◆ WHAT TO DO ◆
Tally every line in the data that has the word "hand" and report only the total.

------ THE INPUT ------

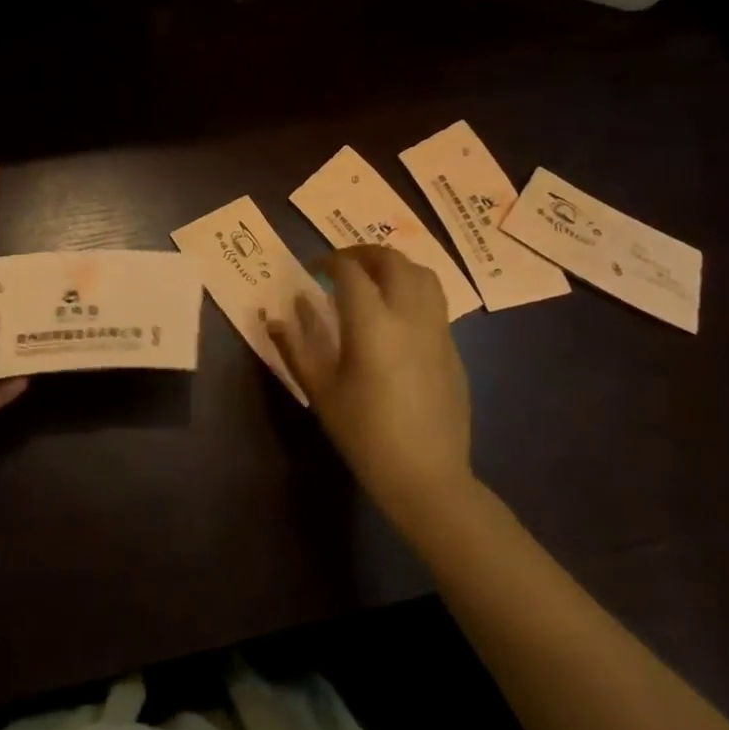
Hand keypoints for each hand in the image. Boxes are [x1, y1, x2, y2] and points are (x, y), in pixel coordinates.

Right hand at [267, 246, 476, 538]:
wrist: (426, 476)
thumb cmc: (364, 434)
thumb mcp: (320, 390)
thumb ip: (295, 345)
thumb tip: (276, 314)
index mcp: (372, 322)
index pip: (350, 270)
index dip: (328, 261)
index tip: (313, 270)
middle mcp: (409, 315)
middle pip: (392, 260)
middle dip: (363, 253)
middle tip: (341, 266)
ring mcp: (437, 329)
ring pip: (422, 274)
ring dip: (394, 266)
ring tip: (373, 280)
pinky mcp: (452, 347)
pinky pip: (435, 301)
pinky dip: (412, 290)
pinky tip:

------
------ THE INPUT ------

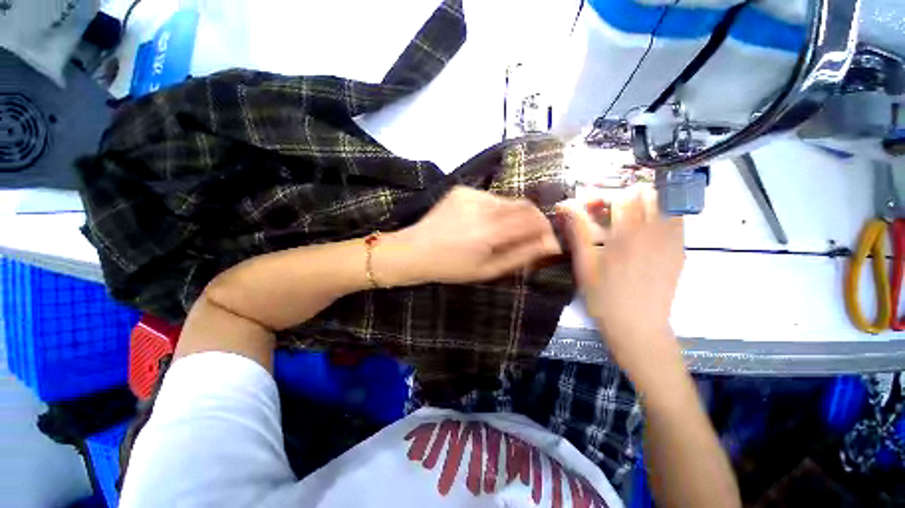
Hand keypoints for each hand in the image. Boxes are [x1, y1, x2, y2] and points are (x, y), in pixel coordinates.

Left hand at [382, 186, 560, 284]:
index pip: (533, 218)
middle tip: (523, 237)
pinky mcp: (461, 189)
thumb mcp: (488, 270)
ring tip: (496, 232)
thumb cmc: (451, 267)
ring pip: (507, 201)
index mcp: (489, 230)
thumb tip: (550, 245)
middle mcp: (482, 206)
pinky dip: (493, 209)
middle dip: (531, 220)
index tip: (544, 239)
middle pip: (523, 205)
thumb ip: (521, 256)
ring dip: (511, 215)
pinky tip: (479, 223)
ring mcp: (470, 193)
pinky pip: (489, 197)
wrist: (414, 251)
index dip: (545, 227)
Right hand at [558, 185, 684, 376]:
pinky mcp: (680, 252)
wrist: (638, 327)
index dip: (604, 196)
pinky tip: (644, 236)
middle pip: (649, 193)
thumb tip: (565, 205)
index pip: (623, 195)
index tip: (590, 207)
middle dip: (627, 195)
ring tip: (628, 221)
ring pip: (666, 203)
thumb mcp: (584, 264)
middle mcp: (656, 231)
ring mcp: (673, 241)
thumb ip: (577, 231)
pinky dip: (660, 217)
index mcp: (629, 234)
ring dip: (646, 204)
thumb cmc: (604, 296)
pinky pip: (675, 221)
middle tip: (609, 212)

------

◆ ANSWER SPACE ◆
5